**Exercise brief**. In your copy, leave out the pictures and repeat the entries below exactly.

BEGIN Provided material

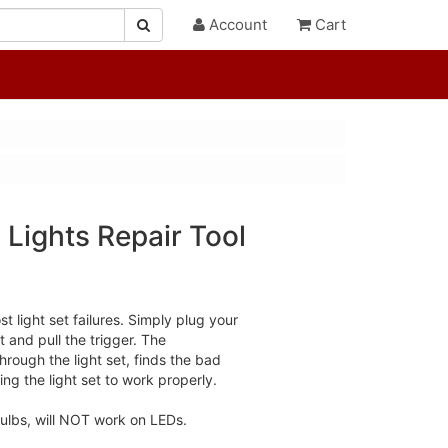
Account
Cart
 Lights Repair Tool
 light set failures. Simply plug your
t and pull the trigger. The
rough the light set, finds the bad
ng the light set to work properly.
ulbs, will NOT work on LEDs.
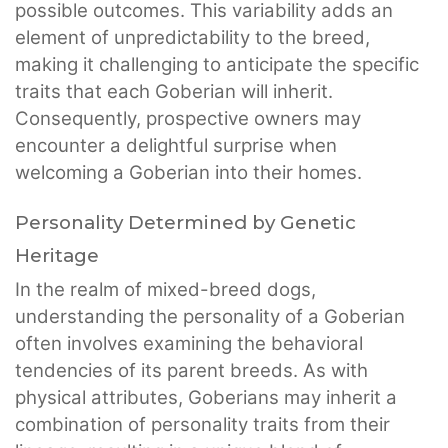
possible outcomes. This variability adds an
element of unpredictability to the breed,
making it challenging to anticipate the specific
traits that each Goberian will inherit.
Consequently, prospective owners may
encounter a delightful surprise when
welcoming a Goberian into their homes.
Personality Determined by Genetic
Heritage
In the realm of mixed-breed dogs,
understanding the personality of a Goberian
often involves examining the behavioral
tendencies of its parent breeds. As with
physical attributes, Goberians may inherit a
combination of personality traits from their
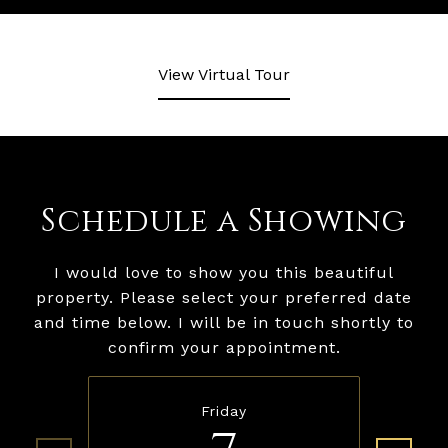
View Virtual Tour
Schedule a Showing
I would love to show you this beautiful
property. Please select your preferred date
and time below. I will be in touch shortly to
confirm your appointment.
Friday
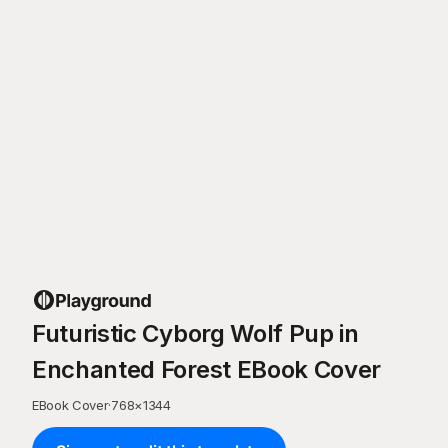
Futuristic Cyborg Wolf Pup in
Enchanted Forest EBook Cover
EBook Cover
·
768
×
1344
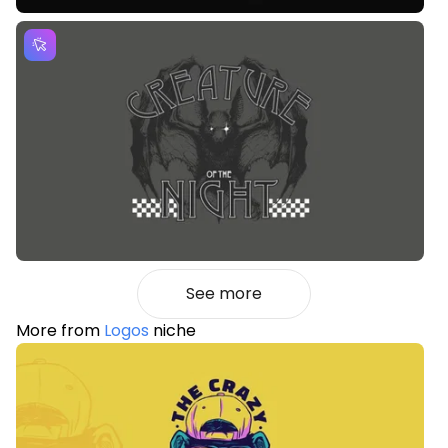
See more
More from
Logos
niche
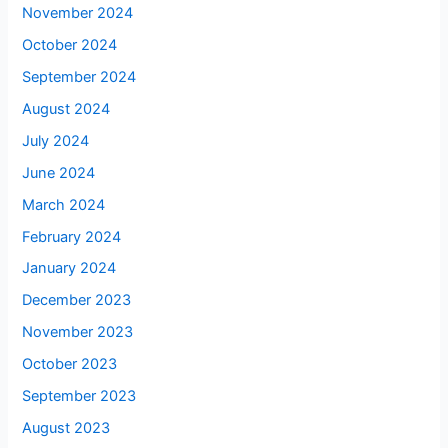
November 2024
October 2024
September 2024
August 2024
July 2024
June 2024
March 2024
February 2024
January 2024
December 2023
November 2023
October 2023
September 2023
August 2023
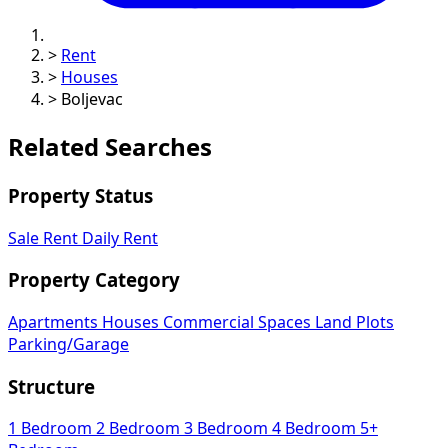
>
Rent
>
Houses
>
Boljevac
Related Searches
Property Status
Sale
Rent
Daily Rent
Property Category
Apartments
Houses
Commercial Spaces
Land Plots
Parking/Garage
Structure
1 Bedroom
2 Bedroom
3 Bedroom
4 Bedroom
5+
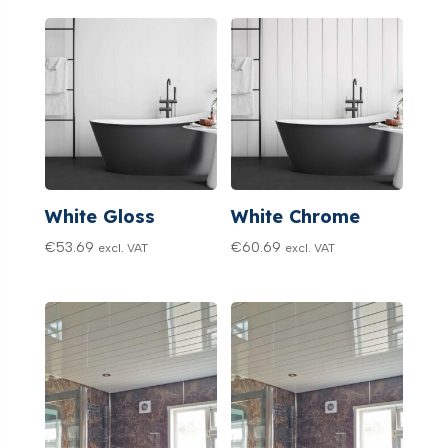
White Gloss
White Chrome
€
53.69
€
60.69
excl. VAT
excl. VAT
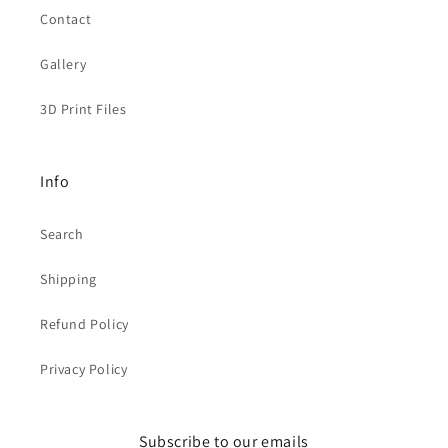
Contact
Gallery
3D Print Files
Info
Search
Shipping
Refund Policy
Privacy Policy
Subscribe to our emails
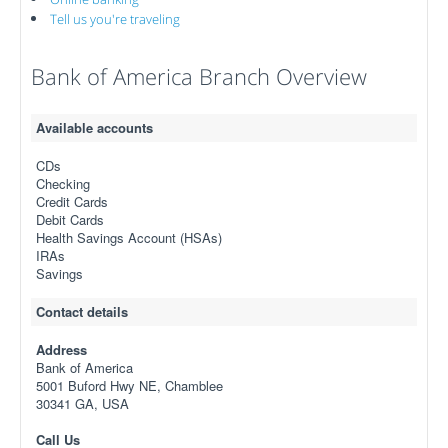
Tell us you're traveling
Bank of America Branch Overview
Available accounts
CDs
Checking
Credit Cards
Debit Cards
Health Savings Account (HSAs)
IRAs
Savings
Contact details
Address
Bank of America
5001 Buford Hwy NE, Chamblee
30341 GA, USA
Call Us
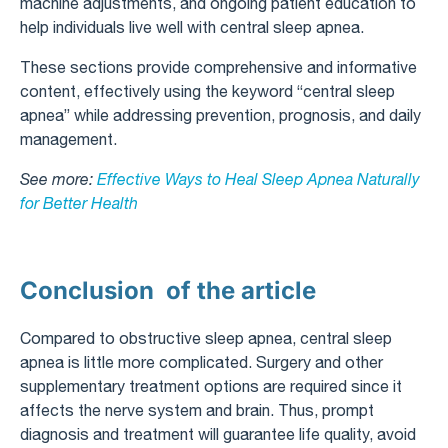
machine adjustments, and ongoing patient education to
help individuals live well with central sleep apnea.
These sections provide comprehensive and informative
content, effectively using the keyword “central sleep
apnea” while addressing prevention, prognosis, and daily
management.
See more:
Effective Ways to Heal Sleep Apnea Naturally
for Better Health
Conclusion of the article
Compared to obstructive sleep apnea, central sleep
apnea is little more complicated. Surgery and other
supplementary treatment options are required since it
affects the nerve system and brain. Thus, prompt
diagnosis and treatment will guarantee life quality, avoid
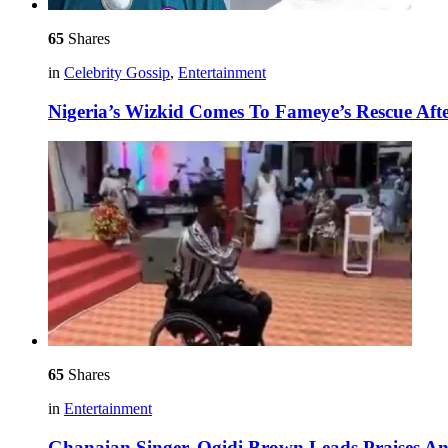
65
Shares
in
Celebrity Gossip
,
Entertainment
Nigeria’s Wizkid Comes To Fameye’s Rescue Af
65
Shares
in
Entertainment
Ghanaian Singer, Ogidi Brown Leads Praises An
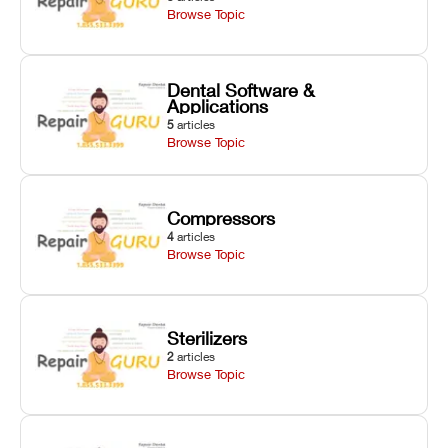
Browse Topic
Dental Software &
Applications
5
articles
Browse Topic
Compressors
4
articles
Browse Topic
Sterilizers
2
articles
Browse Topic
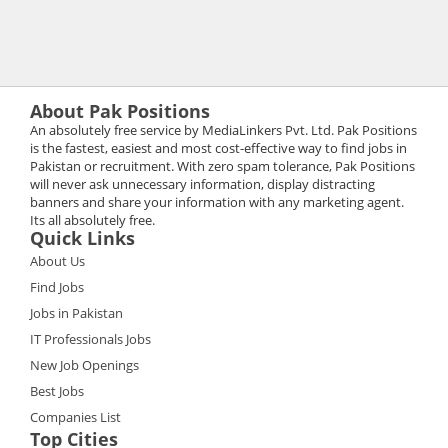
About Pak Positions
An absolutely free service by MediaLinkers Pvt. Ltd. Pak Positions
is the fastest, easiest and most cost-effective way to find jobs in
Pakistan or recruitment. With zero spam tolerance, Pak Positions
will never ask unnecessary information, display distracting
banners and share your information with any marketing agent.
Its all absolutely free.
Quick Links
About Us
Find Jobs
Jobs in Pakistan
IT Professionals Jobs
New Job Openings
Best Jobs
Companies List
Top Cities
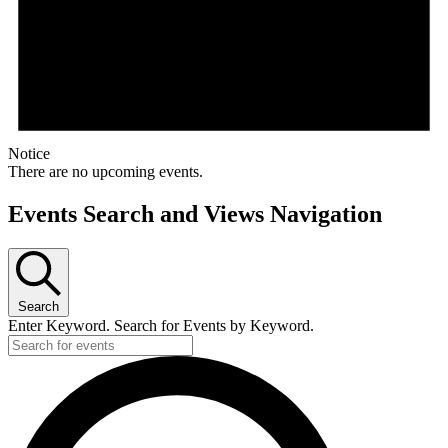
Notice
There are no upcoming events.
Events Search and Views Navigation
Search
Enter Keyword. Search for Events by Keyword.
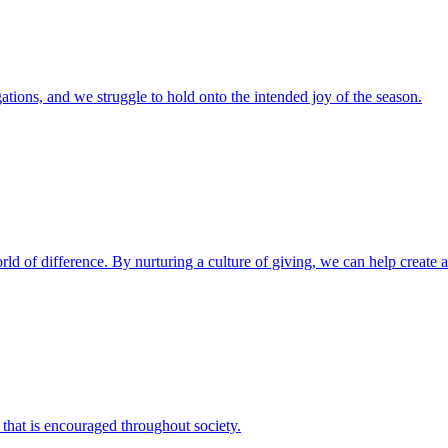
ations, and we struggle to hold onto the intended joy of the season.
d of difference. By nurturing a culture of giving, we can help create a g
 that is encouraged throughout society.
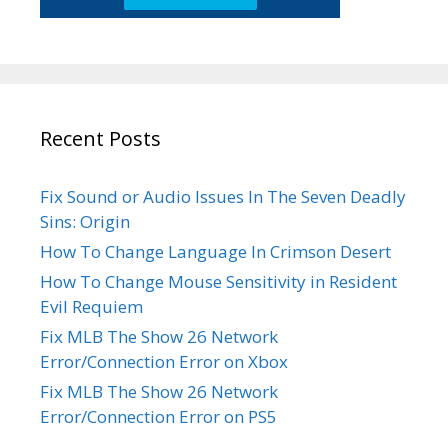
Recent Posts
Fix Sound or Audio Issues In The Seven Deadly
Sins: Origin
How To Change Language In Crimson Desert
How To Change Mouse Sensitivity in Resident
Evil Requiem
Fix MLB The Show 26 Network
Error/Connection Error on Xbox
Fix MLB The Show 26 Network
Error/Connection Error on PS5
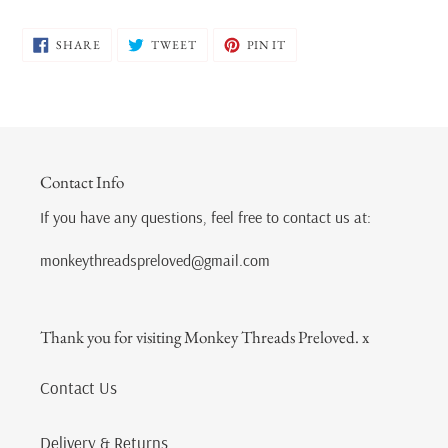
SHARE
TWEET
PIN
SHARE
TWEET
PIN IT
ON
ON
ON
FACEBOOK
TWITTER
PINTEREST
Contact Info
If you have any questions, feel free to contact us at:
monkeythreadspreloved@gmail.com
Thank you for visiting Monkey Threads Preloved. x
Contact Us
Delivery & Returns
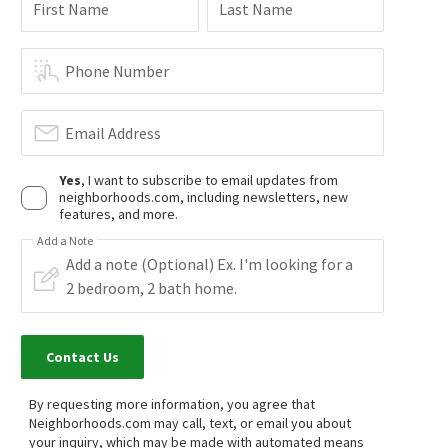
First Name
Last Name
Phone Number
Email Address
Yes
, I want to subscribe to email updates from
neighborhoods.com, including newsletters, new
features, and more.
Add a Note
Contact Us
By requesting more information, you agree that
Neighborhoods.com may call, text, or email you about
your inquiry, which may be made with automated means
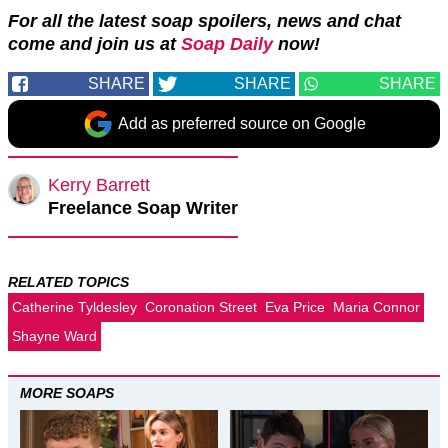
For all the latest soap spoilers, news and chat
come and join us at
Soap Daily
now!
SHARE
SHARE
SHARE
Add as preferred source on Google
Kerry Barrett
Freelance Soap Writer
RELATED TOPICS
Catherine Tyldesley
Coronation Street
Eva Price
Maria Connor
Shayne Ward
MORE SOAPS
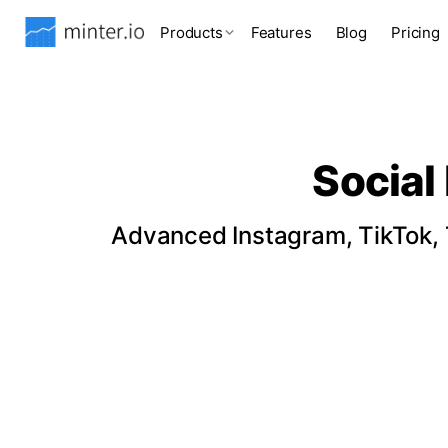
Products
Features
Blog
Pricing
Social
Advanced Instagram, TikTok, T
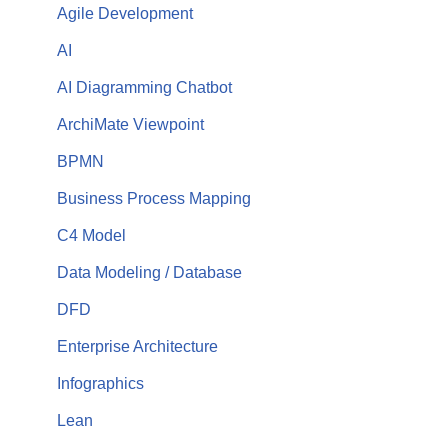
Agile Development
AI
AI Diagramming Chatbot
ArchiMate Viewpoint
BPMN
Business Process Mapping
C4 Model
Data Modeling / Database
DFD
Enterprise Architecture
Infographics
Lean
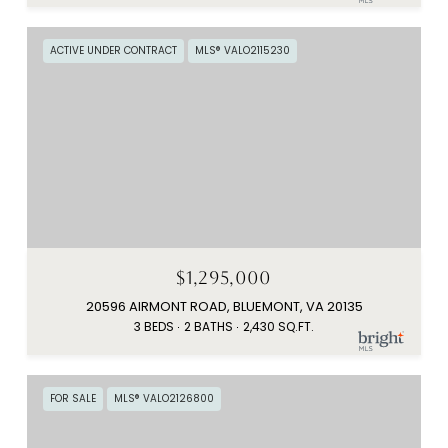
ACTIVE UNDER CONTRACT
MLS® VALO2115230
$1,295,000
20596 AIRMONT ROAD, BLUEMONT, VA 20135
3 BEDS
2 BATHS
2,430 SQ.FT.
FOR SALE
MLS® VALO2126800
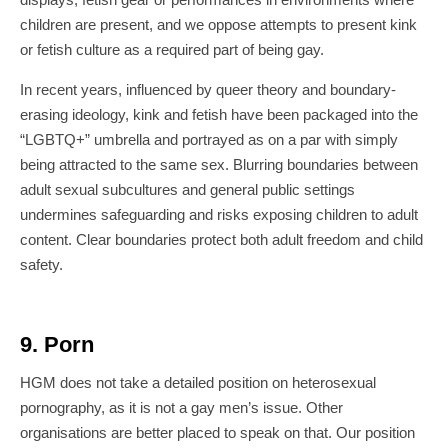
children are present, and we oppose attempts to present kink
or fetish culture as a required part of being gay.
In recent years, influenced by queer theory and boundary-
erasing ideology, kink and fetish have been packaged into the
“LGBTQ+” umbrella and portrayed as on a par with simply
being attracted to the same sex. Blurring boundaries between
adult sexual subcultures and general public settings
undermines safeguarding and risks exposing children to adult
content. Clear boundaries protect both adult freedom and child
safety.
9. Porn
HGM does not take a detailed position on heterosexual
pornography, as it is not a gay men’s issue. Other
organisations are better placed to speak on that. Our position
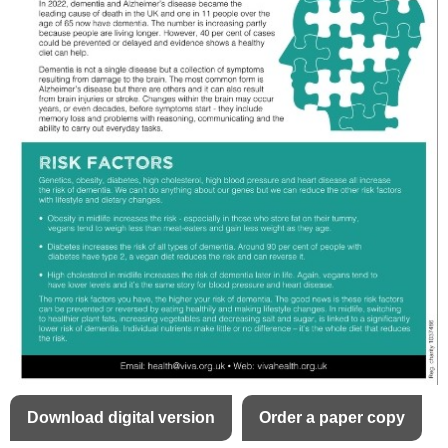
Download digital version
Order a paper copy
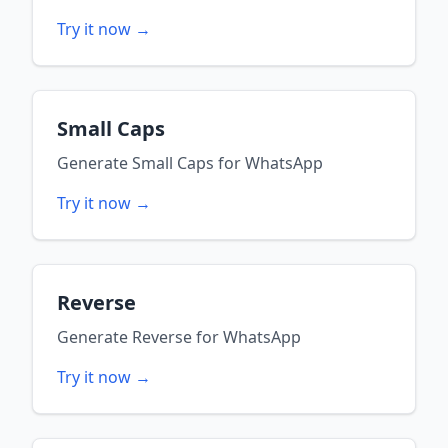
Try it now →
Small Caps
Generate
Small Caps
for
WhatsApp
Try it now →
Reverse
Generate
Reverse
for
WhatsApp
Try it now →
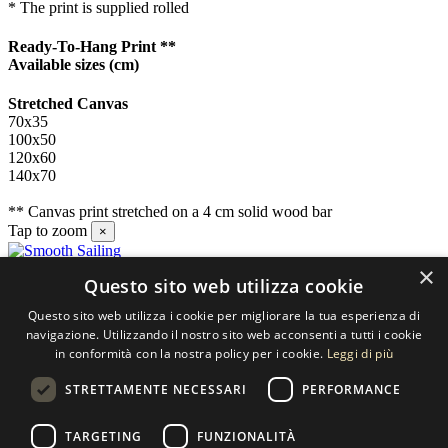
* The print is supplied rolled
Ready-To-Hang Print **
Available sizes
(cm)
Stretched Canvas
70x35
100x50
120x60
140x70
** Canvas print stretched on a 4 cm solid wood bar
Tap to zoom
×
×
Questo sito web utilizza cookie
Contact us
Questo sito web utilizza i cookie per migliorare la tua esperienza di
SELECTED ARTWORKS srl
navigazione. Utilizzando il nostro sito web acconsenti a tutti i cookie
in conformità con la nostra policy per i cookie.
Leggi di più
Piazzale Cuoco, 4 - 20137 Milano
STRETTAMENTE NECESSARI
PERFORMANCE
+39 02 54.669.17
TARGETING
FUNZIONALITÀ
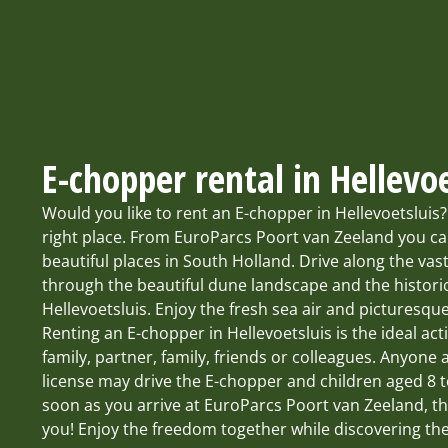
E-chopper rental in Hellevoe
Would you like to rent an E-chopper in Hellevoetsluis
right place. From EuroParcs Poort van Zeeland you c
beautiful places in South Holland. Drive along the va
through the beautiful dune landscape and the historic
Hellevoetsluis. Enjoy the fresh sea air and picturesque
Renting an E-chopper in Hellevoetsluis is the ideal acti
family, partner, family, friends or colleagues. Anyone 
license may drive the E-chopper and children aged 8 t
soon as you arrive at EuroParcs Poort van Zeeland, th
you! Enjoy the freedom together while discovering th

END Provided material

**Problem solution**.
Account
Cart
 Lights Repair Tool
 light set failures. Simply plug your
t and pull the trigger. The
rough the light set, finds the bad
ng the light set to work properly.
ulbs, will NOT work on LEDs.
possible outcomes. This variability adds an
element of unpredictability to the breed,
making it challenging to anticipate the specific
traits that each Goberian will inherit.
Consequently, prospective owners may
encounter a delightful surprise when
welcoming a Goberian into their homes.
Personality Determined by Genetic
Heritage
In the realm of mixed-breed dogs,
understanding the personality of a Goberian
often involves examining the behavioral
tendencies of its parent breeds. As with
physical attributes, Goberians may inherit a
combination of personality traits from their
View Virtual Tour
Schedule a Showing
I would love to show you this beautiful
property. Please select your preferred date
and time below. I will be in touch shortly to
confirm your appointment.
Friday
Futuristic Cyborg Wolf Pup in
Enchanted Forest EBook Cover
EBook Cover
·
768
×
1344
See more
More from
Logos
niche
November 2024
October 2024
September 2024
August 2024
July 2024
June 2024
March 2024
February 2024
January 2024
December 2023
November 2023
October 2023
September 2023
August 2023
>
Rent
>
Houses
>
Boljevac
Related Searches
Property Status
Sale
Rent
Daily Rent
Property Category
Apartments
Houses
Commercial Spaces
Land Plots
Parking/Garage
Structure
1 Bedroom
2 Bedroom
3 Bedroom
4 Bedroom
5+
White Gloss
White Chrome
€
53.69
€
60.69
excl. VAT
excl. VAT
Contact
Gallery
3D Print Files
Info
Search
Shipping
Refund Policy
Privacy Policy
Subscribe to our emails
Tell us you're traveling
Bank of America Branch Overview
Available accounts
CDs
Checking
Credit Cards
Debit Cards
Health Savings Account (HSAs)
IRAs
Savings
Contact details
Address
Bank of America
5001 Buford Hwy NE, Chamblee
30341 GA, USA
Call Us
machine adjustments, and ongoing patient education to
help individuals live well with central sleep apnea.
These sections provide comprehensive and informative
content, effectively using the keyword “central sleep
apnea” while addressing prevention, prognosis, and daily
management.
See more:
Effective Ways to Heal Sleep Apnea Naturally
for Better Health
Conclusion of the article
Compared to obstructive sleep apnea, central sleep
apnea is little more complicated. Surgery and other
supplementary treatment options are required since it
affects the nerve system and brain. Thus, prompt
diagnosis and treatment will guarantee life quality, avoid
65
Shares
in
Celebrity Gossip
,
Entertainment
Nigeria’s Wizkid Comes To Fameye’s Rescue Af
65
Shares
in
Entertainment
Ghanaian Singer, Ogidi Brown Leads Praises An
Browse Topic
Dental Software &
Applications
5
articles
Browse Topic
Compressors
4
articles
Browse Topic
Sterilizers
2
articles
Browse Topic
About Pak Positions
An absolutely free service by MediaLinkers Pvt. Ltd. Pak Positions
is the fastest, easiest and most cost-effective way to find jobs in
Pakistan or recruitment. With zero spam tolerance, Pak Positions
will never ask unnecessary information, display distracting
banners and share your information with any marketing agent.
Its all absolutely free.
Quick Links
About Us
Find Jobs
Jobs in Pakistan
IT Professionals Jobs
New Job Openings
Best Jobs
Companies List
Top Cities
Notice
There are no upcoming events.
Events Search and Views Navigation
Search
Enter Keyword. Search for Events by Keyword.
ations, and we struggle to hold onto the intended joy of the season.
d of difference. By nurturing a culture of giving, we can help create a g
 that is encouraged throughout society.
Recent Posts
Fix Sound or Audio Issues In The Seven Deadly
Sins: Origin
How To Change Language In Crimson Desert
How To Change Mouse Sensitivity in Resident
Evil Requiem
Fix MLB The Show 26 Network
Error/Connection Error on Xbox
Fix MLB The Show 26 Network
Error/Connection Error on PS5
SHARE
TWEET
PIN
SHARE
TWEET
PIN IT
ON
ON
ON
FACEBOOK
TWITTER
PINTEREST
Contact Info
If you have any questions, feel free to contact us at:
monkeythreadspreloved@gmail.com
Thank you for visiting Monkey Threads Preloved. x
Contact Us
Delivery & Returns
First Name
Last Name
Phone Number
Email Address
Yes
, I want to subscribe to email updates from
neighborhoods.com, including newsletters, new
features, and more.
Add a Note
Contact Us
By requesting more information, you agree that
Neighborhoods.com may call, text, or email you about
your inquiry, which may be made with automated means
For all the latest soap spoilers, news and chat
come and join us at
Soap Daily
now!
SHARE
SHARE
SHARE
Add as preferred source on Google
Kerry Barrett
Freelance Soap Writer
RELATED TOPICS
Catherine Tyldesley
Coronation Street
Eva Price
Maria Connor
Shayne Ward
MORE SOAPS
Products
Features
Blog
Pricing
Social
Advanced Instagram, TikTok, T
Agile Development
AI
AI Diagramming Chatbot
ArchiMate Viewpoint
BPMN
Business Process Mapping
C4 Model
Data Modeling / Database
DFD
Enterprise Architecture
Infographics
Lean
ACTIVE UNDER CONTRACT
MLS® VALO2115230
$1,295,000
20596 AIRMONT ROAD, BLUEMONT, VA 20135
3 BEDS
2 BATHS
2,430 SQ.FT.
FOR SALE
MLS® VALO2126800
children are present, and we oppose attempts to present kink
or fetish culture as a required part of being gay.
In recent years, influenced by queer theory and boundary-
erasing ideology, kink and fetish have been packaged into the
“LGBTQ+” umbrella and portrayed as on a par with simply
being attracted to the same sex. Blurring boundaries between
adult sexual subcultures and general public settings
undermines safeguarding and risks exposing children to adult
content. Clear boundaries protect both adult freedom and child
safety.
9. Porn
HGM does not take a detailed position on heterosexual
pornography, as it is not a gay men’s issue. Other
organisations are better placed to speak on that. Our position
Download digital version
Order a paper copy
Try it now →
Small Caps
Generate
Small Caps
for
WhatsApp
Try it now →
Reverse
Generate
Reverse
for
WhatsApp
Try it now →
* The print is supplied rolled
Ready-To-Hang Print **
Available sizes
(cm)
Stretched Canvas
70x35
100x50
120x60
140x70
** Canvas print stretched on a 4 cm solid wood bar
Tap to zoom
×
×
Questo sito web utilizza cookie
Contact us
Questo sito web utilizza i cookie per migliorare la tua esperienza di
SELECTED ARTWORKS srl
navigazione. Utilizzando il nostro sito web acconsenti a tutti i cookie
in conformità con la nostra policy per i cookie.
Leggi di più
Piazzale Cuoco, 4 - 20137 Milano
STRETTAMENTE NECESSARI
PERFORMANCE
+39 02 54.669.17
TARGETING
FUNZIONALITÀ
E-chopper rental in Hellevoe
Would you like to rent an E-chopper in Hellevoetsluis
right place. From EuroParcs Poort van Zeeland you c
beautiful places in South Holland. Drive along the va
through the beautiful dune landscape and the historic
Hellevoetsluis. Enjoy the fresh sea air and picturesque
Renting an E-chopper in Hellevoetsluis is the ideal acti
family, partner, family, friends or colleagues. Anyone 
license may drive the E-chopper and children aged 8 t
soon as you arrive at EuroParcs Poort van Zeeland, th
you! Enjoy the freedom together while discovering th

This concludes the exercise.